Perfect Platt, thank you for the lead in.

So what the point of all this Red silliness?
The intellect and it's fallible nature, even RMP's.

We have been at this long enough to know that the MoQ is chock full of
enough logical and practical holes to float an aircraft carrier through.
Even as we hold out hope that a metaphysics, the most general statements
about reality, should be free from political bias. But for all practical
purposes it is impossible to divorce political bias from individual thought.

Platt leans to the right, DMB and many others here lean to the left. RMP
tried to straddle the fence but in the end he too leans towards the
socialist side of the spectrum. He defends socialism because in theory it's
intellectual, more moral, but lays it aside because by and large as
practiced it doesn't work. He defends capitalism because it works, but in
the same breath discounts it as less moral because it is not intellectual.
He is torn between his love of theory and his understanding that theories
are subject to the pragmatic test of how good they work. Nowhere is this
more crucial than at the social level.

Let's see if I can illustrate where political bias confuses the intellect in
RMP's thoughts. DMB and RMP start with this argument:

>[RMP]
> "Communism and socialism, programs for the intellectual control of society,
> were confronted by the reactionary forces of fascism, a program for the social
> control of intellect. ...The gigantic power of socialism and fascism, which
> have overwhelmed this century, is explained by a conflict between levels of
> evolution. This conflict explains the driving force behind Hitler not as an
> insane search for power but as an all-consuming glorification of social
> authority and hatred of intellectualism. ...In the United States the economic
> and social upheaval was not so great as in Europe, but Franklin Roosevelt and
> the New Deal, nevertheless, became the center of a lesser storm between social
> and intellectual forces. The New Deal was many things, but at the center of it
> all was the belief that intellectual planning by the government was necessary
> for society to regain it's health." (Chapter 22)

Records provided:
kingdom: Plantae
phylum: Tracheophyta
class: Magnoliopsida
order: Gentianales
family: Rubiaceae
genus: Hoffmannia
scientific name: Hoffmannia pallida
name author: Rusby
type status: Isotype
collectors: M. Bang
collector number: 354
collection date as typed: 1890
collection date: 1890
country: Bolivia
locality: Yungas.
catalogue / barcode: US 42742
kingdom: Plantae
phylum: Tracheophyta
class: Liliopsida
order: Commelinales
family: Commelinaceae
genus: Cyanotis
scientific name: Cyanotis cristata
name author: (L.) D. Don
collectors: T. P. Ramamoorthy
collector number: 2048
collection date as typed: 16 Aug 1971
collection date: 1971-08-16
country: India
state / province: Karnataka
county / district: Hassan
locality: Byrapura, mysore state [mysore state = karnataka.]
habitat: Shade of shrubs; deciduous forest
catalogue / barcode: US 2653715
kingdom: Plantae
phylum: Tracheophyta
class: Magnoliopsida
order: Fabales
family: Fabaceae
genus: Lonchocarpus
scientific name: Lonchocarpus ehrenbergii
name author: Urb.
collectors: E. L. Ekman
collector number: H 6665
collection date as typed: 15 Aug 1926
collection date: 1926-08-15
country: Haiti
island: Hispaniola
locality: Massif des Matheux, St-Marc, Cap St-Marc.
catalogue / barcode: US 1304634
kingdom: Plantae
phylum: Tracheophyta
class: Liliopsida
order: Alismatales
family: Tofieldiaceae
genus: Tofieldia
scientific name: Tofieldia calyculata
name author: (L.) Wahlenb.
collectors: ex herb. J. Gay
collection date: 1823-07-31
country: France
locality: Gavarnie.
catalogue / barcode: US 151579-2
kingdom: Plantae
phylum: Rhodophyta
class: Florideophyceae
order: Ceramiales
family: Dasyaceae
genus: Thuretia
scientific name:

Requests:
1. Please lay out every line of the plant-sheet entries as a JSON list of strings, one string per line, with blank lines omitted.
2. Carry on the passage about political bias in the MoQ from the point where it stops.

Answers to the exercises:
1.
[
  "kingdom: Plantae",
  "phylum: Tracheophyta",
  "class: Magnoliopsida",
  "order: Gentianales",
  "family: Rubiaceae",
  "genus: Hoffmannia",
  "scientific name: Hoffmannia pallida",
  "name author: Rusby",
  "type status: Isotype",
  "collectors: M. Bang",
  "collector number: 354",
  "collection date as typed: 1890",
  "collection date: 1890",
  "country: Bolivia",
  "locality: Yungas.",
  "catalogue / barcode: US 42742",
  "kingdom: Plantae",
  "phylum: Tracheophyta",
  "class: Liliopsida",
  "order: Commelinales",
  "family: Commelinaceae",
  "genus: Cyanotis",
  "scientific name: Cyanotis cristata",
  "name author: (L.) D. Don",
  "collectors: T. P. Ramamoorthy",
  "collector number: 2048",
  "collection date as typed: 16 Aug 1971",
  "collection date: 1971-08-16",
  "country: India",
  "state / province: Karnataka",
  "county / district: Hassan",
  "locality: Byrapura, mysore state [mysore state = karnataka.]",
  "habitat: Shade of shrubs; deciduous forest",
  "catalogue / barcode: US 2653715",
  "kingdom: Plantae",
  "phylum: Tracheophyta",
  "class: Magnoliopsida",
  "order: Fabales",
  "family: Fabaceae",
  "genus: Lonchocarpus",
  "scientific name: Lonchocarpus ehrenbergii",
  "name author: Urb.",
  "collectors: E. L. Ekman",
  "collector number: H 6665",
  "collection date as typed: 15 Aug 1926",
  "collection date: 1926-08-15",
  "country: Haiti",
  "island: Hispaniola",
  "locality: Massif des Matheux, St-Marc, Cap St-Marc.",
  "catalogue / barcode: US 1304634",
  "kingdom: Plantae",
  "phylum: Tracheophyta",
  "class: Liliopsida",
  "order: Alismatales",
  "family: Tofieldiaceae",
  "genus: Tofieldia",
  "scientific name: Tofieldia calyculata",
  "name author: (L.) Wahlenb.",
  "collectors: ex herb. J. Gay",
  "collection date: 1823-07-31",
  "country: France",
  "locality: Gavarnie.",
  "catalogue / barcode: US 151579-2",
  "kingdom: Plantae",
  "phylum: Rhodophyta",
  "class: Florideophyceae",
  "order: Ceramiales",
  "family: Dasyaceae",
  "genus: Thuretia",
  "scientific name:"
]

2.
What RMP compares and contrasts in this part of Chapter 22 is capitalism,
socialism, communism, and fascism. He claims that capitalism and fascism are
social patterns and thus less moral than socialism and communism which are
intellectual patterns, thus of a higher moral order. Rather than trying to
use Pirsig to argue with Pirsig which we have seen can lead around in
circles I am going to use general internet sources, like Wikipedia, even
though I know some think these sources are grossly over simplified or just
plain wrong they still give a common base of reference.

RMP claim 1: Capitalism is a social pattern.

http://en.wikipedia.org/wiki/Capitalism
http://en.wikipedia.org/wiki/History_of_capitalism

If we start with the history of capitalism we find with great <irony> given
the present state of radical Islam, that they invented it. Go to the history
link and see the range of ideas they invented that are still in use today.
But RMP claims that none of these ideas are intellectual, all social.  So
immediately we run up against a bias. The scientific bias that claims that
some overall theory must always lead practice. The gravity argument. But
rather that try to refute that let's at this point agree with RMP and say
that capitalism evolved socially starting in the 8th to12th centuries. From
this base it spread to be later adopted in Europe.

> By the 17th century, the concept of "rationalism" took over the idea of
> revelation; the economy, state, and church became separated from each other
> (i.e. secularized); and the notion of the sanctity of property as formalized
> through writings of John Locke came to dominant the mainstream views.
http://www.economictheories.org/2008/06/rise-of-capitalism-and-religion-in.h
tml

>From the other (Greek based) direction the secular thoughts emerge and John
Locke starts to lay the base on which a theory of capitalism could be built.
And let's not forget that Plato and Aristotle disagreed on the nature of
private and public goods.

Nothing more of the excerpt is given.